As an example, Johnson recalled a recent conversation she had with a real estate agent. The agent was trying to sell a home for a client. County regulations required the homeowner to install a second barrier to their backyard pool before the home could be sold. That meant that a locked fence around the yard wasn’t good enough. A second fence had to also be constructed around the pool only.

“With all the struggles in the real estate market, this would make it absolutely impossible to sell that home at a competitive price because the owners would have to add that cost into it,” Johnson said. “So they are just out of luck. They can’t sell their home.”

Johnson cited another instance involving a friend who had been unexpectedly placed in the situation of raising a young grandchild. To do this, she had hoped to move her business operations into her home so she’d be able to look after the child during the work day. But she had run up against so many restrictions in obtaining a county business licensing that she finally found it was impossible.

“Some of these regulations might have been justified in a time when things were booming in the region,” Johnson said. “But maybe right now, we should say that we are going to have a break from all of that; that we are not going to do it for a few years; because it would help small businesses to get a better start, let them get up and running so they can go back out and hire people again.”

Johnson said that she treasures the experiences she has had working with the Moapa Valley community while serving on the school board. Those experiences with small town folk kept her focused and capable of taking on big politics in the urban areas, she said.

“People here are so welcoming,” Johnson said. “Things were always put in terms of: ‘We want you to come, we want to work with you and we want you to leave here knowing that we care about what happens to us and where we are going from today.’ ”

During the growth boom years, Johnson said that she noted, with admiration, the way that the Moapa Valley community had faced the uncertainty of its future.

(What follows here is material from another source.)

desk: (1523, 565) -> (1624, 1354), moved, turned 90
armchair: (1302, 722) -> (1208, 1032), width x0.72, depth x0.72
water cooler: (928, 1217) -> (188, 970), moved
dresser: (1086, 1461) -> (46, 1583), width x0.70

“Here was a small community that is so close knit, looking at a future that they didn’t know what it would look like,” Johnson said. “They didn’t know what their town was going to become; didn’t know what facilities would be built; what businesses would come. But they knew that whatever came was going to change them forever. I thought that it was handled so well. There was always an ability to keep an open mind and to say what’s in the best interest for the right reasons. This community does that so well. It was always such a godsend to have been assigned to represent places like this where things are still real.”